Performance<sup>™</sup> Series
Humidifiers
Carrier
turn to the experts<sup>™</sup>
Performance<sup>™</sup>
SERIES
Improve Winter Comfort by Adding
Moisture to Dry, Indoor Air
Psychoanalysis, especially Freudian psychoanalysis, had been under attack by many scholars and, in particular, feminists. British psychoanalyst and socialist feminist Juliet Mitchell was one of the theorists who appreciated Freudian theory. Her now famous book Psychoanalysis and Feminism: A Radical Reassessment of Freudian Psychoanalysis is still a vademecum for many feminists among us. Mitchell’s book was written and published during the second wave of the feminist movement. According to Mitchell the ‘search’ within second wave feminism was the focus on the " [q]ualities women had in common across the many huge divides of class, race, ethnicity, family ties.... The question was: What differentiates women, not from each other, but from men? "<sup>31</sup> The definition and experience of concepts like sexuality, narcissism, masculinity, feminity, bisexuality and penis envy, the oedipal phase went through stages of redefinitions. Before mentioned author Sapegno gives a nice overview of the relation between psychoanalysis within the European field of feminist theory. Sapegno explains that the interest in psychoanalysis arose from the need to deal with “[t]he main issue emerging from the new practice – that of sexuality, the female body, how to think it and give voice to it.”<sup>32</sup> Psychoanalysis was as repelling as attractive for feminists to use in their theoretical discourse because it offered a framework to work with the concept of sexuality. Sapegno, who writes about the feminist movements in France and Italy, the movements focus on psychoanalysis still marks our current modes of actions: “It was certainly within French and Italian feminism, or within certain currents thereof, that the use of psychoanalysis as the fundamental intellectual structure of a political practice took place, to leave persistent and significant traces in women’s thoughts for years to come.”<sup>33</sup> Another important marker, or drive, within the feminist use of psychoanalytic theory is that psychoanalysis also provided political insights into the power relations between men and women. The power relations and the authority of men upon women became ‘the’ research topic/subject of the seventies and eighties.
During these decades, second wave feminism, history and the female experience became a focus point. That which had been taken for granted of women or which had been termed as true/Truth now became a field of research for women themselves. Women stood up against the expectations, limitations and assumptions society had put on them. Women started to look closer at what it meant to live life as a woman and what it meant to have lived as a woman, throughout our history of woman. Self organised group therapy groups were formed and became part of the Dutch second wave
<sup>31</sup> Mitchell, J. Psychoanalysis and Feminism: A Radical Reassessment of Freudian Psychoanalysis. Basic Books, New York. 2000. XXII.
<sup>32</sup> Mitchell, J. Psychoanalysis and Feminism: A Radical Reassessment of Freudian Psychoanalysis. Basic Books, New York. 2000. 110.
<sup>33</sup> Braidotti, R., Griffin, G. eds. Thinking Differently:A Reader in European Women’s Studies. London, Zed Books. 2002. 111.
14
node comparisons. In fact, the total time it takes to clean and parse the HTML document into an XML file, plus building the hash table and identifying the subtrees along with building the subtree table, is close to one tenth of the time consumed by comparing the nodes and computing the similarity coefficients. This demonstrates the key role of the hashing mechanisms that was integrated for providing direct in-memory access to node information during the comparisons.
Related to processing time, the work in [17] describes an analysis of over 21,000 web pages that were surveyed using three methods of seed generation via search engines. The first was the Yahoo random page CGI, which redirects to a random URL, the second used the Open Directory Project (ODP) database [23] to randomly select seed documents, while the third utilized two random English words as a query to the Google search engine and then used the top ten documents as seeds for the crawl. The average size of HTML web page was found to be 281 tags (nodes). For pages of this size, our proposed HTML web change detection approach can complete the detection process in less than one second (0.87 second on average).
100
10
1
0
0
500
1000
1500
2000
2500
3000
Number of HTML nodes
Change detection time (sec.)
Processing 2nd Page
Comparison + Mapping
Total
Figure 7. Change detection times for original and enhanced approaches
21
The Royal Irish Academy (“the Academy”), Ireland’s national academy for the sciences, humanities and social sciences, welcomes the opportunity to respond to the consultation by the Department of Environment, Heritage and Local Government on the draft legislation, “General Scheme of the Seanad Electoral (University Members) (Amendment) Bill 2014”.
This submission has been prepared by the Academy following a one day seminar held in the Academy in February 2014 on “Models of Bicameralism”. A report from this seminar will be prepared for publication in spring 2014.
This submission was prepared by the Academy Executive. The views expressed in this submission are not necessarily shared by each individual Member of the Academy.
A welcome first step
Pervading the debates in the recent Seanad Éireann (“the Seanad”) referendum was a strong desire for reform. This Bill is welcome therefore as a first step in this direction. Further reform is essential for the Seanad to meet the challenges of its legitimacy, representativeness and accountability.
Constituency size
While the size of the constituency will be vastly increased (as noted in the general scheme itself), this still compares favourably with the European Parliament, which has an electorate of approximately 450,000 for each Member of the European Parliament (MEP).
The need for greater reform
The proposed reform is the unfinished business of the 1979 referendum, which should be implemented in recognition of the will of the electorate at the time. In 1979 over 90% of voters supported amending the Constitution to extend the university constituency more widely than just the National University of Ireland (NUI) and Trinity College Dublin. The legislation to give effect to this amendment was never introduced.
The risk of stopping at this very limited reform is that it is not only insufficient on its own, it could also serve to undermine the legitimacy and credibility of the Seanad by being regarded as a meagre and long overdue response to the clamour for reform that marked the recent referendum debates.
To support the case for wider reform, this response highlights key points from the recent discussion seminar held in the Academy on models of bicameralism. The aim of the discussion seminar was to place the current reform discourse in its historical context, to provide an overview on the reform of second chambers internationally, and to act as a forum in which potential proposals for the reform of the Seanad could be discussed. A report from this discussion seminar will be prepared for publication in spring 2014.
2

========

→ **THE PROBLEM**:
No line may be skipped. Transcribe the listing above exactly.

→ **RESULT OF THE TASK**:
Performance<sup>™</sup> Series
Humidifiers
Carrier
turn to the experts<sup>™</sup>
Performance<sup>™</sup>
SERIES
Improve Winter Comfort by Adding
Moisture to Dry, Indoor Air
Psychoanalysis, especially Freudian psychoanalysis, had been under attack by many scholars and, in particular, feminists. British psychoanalyst and socialist feminist Juliet Mitchell was one of the theorists who appreciated Freudian theory. Her now famous book Psychoanalysis and Feminism: A Radical Reassessment of Freudian Psychoanalysis is still a vademecum for many feminists among us. Mitchell’s book was written and published during the second wave of the feminist movement. According to Mitchell the ‘search’ within second wave feminism was the focus on the " [q]ualities women had in common across the many huge divides of class, race, ethnicity, family ties.... The question was: What differentiates women, not from each other, but from men? "<sup>31</sup> The definition and experience of concepts like sexuality, narcissism, masculinity, feminity, bisexuality and penis envy, the oedipal phase went through stages of redefinitions. Before mentioned author Sapegno gives a nice overview of the relation between psychoanalysis within the European field of feminist theory. Sapegno explains that the interest in psychoanalysis arose from the need to deal with “[t]he main issue emerging from the new practice – that of sexuality, the female body, how to think it and give voice to it.”<sup>32</sup> Psychoanalysis was as repelling as attractive for feminists to use in their theoretical discourse because it offered a framework to work with the concept of sexuality. Sapegno, who writes about the feminist movements in France and Italy, the movements focus on psychoanalysis still marks our current modes of actions: “It was certainly within French and Italian feminism, or within certain currents thereof, that the use of psychoanalysis as the fundamental intellectual structure of a political practice took place, to leave persistent and significant traces in women’s thoughts for years to come.”<sup>33</sup> Another important marker, or drive, within the feminist use of psychoanalytic theory is that psychoanalysis also provided political insights into the power relations between men and women. The power relations and the authority of men upon women became ‘the’ research topic/subject of the seventies and eighties.
During these decades, second wave feminism, history and the female experience became a focus point. That which had been taken for granted of women or which had been termed as true/Truth now became a field of research for women themselves. Women stood up against the expectations, limitations and assumptions society had put on them. Women started to look closer at what it meant to live life as a woman and what it meant to have lived as a woman, throughout our history of woman. Self organised group therapy groups were formed and became part of the Dutch second wave
<sup>31</sup> Mitchell, J. Psychoanalysis and Feminism: A Radical Reassessment of Freudian Psychoanalysis. Basic Books, New York. 2000. XXII.
<sup>32</sup> Mitchell, J. Psychoanalysis and Feminism: A Radical Reassessment of Freudian Psychoanalysis. Basic Books, New York. 2000. 110.
<sup>33</sup> Braidotti, R., Griffin, G. eds. Thinking Differently:A Reader in European Women’s Studies. London, Zed Books. 2002. 111.
14
node comparisons. In fact, the total time it takes to clean and parse the HTML document into an XML file, plus building the hash table and identifying the subtrees along with building the subtree table, is close to one tenth of the time consumed by comparing the nodes and computing the similarity coefficients. This demonstrates the key role of the hashing mechanisms that was integrated for providing direct in-memory access to node information during the comparisons.
Related to processing time, the work in [17] describes an analysis of over 21,000 web pages that were surveyed using three methods of seed generation via search engines. The first was the Yahoo random page CGI, which redirects to a random URL, the second used the Open Directory Project (ODP) database [23] to randomly select seed documents, while the third utilized two random English words as a query to the Google search engine and then used the top ten documents as seeds for the crawl. The average size of HTML web page was found to be 281 tags (nodes). For pages of this size, our proposed HTML web change detection approach can complete the detection process in less than one second (0.87 second on average).
100
10
1
0
0
500
1000
1500
2000
2500
3000
Number of HTML nodes
Change detection time (sec.)
Processing 2nd Page
Comparison + Mapping
Total
Figure 7. Change detection times for original and enhanced approaches
21
The Royal Irish Academy (“the Academy”), Ireland’s national academy for the sciences, humanities and social sciences, welcomes the opportunity to respond to the consultation by the Department of Environment, Heritage and Local Government on the draft legislation, “General Scheme of the Seanad Electoral (University Members) (Amendment) Bill 2014”.
This submission has been prepared by the Academy following a one day seminar held in the Academy in February 2014 on “Models of Bicameralism”. A report from this seminar will be prepared for publication in spring 2014.
This submission was prepared by the Academy Executive. The views expressed in this submission are not necessarily shared by each individual Member of the Academy.
A welcome first step
Pervading the debates in the recent Seanad Éireann (“the Seanad”) referendum was a strong desire for reform. This Bill is welcome therefore as a first step in this direction. Further reform is essential for the Seanad to meet the challenges of its legitimacy, representativeness and accountability.
Constituency size
While the size of the constituency will be vastly increased (as noted in the general scheme itself), this still compares favourably with the European Parliament, which has an electorate of approximately 450,000 for each Member of the European Parliament (MEP).
The need for greater reform
The proposed reform is the unfinished business of the 1979 referendum, which should be implemented in recognition of the will of the electorate at the time. In 1979 over 90% of voters supported amending the Constitution to extend the university constituency more widely than just the National University of Ireland (NUI) and Trinity College Dublin. The legislation to give effect to this amendment was never introduced.
The risk of stopping at this very limited reform is that it is not only insufficient on its own, it could also serve to undermine the legitimacy and credibility of the Seanad by being regarded as a meagre and long overdue response to the clamour for reform that marked the recent referendum debates.
To support the case for wider reform, this response highlights key points from the recent discussion seminar held in the Academy on models of bicameralism. The aim of the discussion seminar was to place the current reform discourse in its historical context, to provide an overview on the reform of second chambers internationally, and to act as a forum in which potential proposals for the reform of the Seanad could be discussed. A report from this discussion seminar will be prepared for publication in spring 2014.
2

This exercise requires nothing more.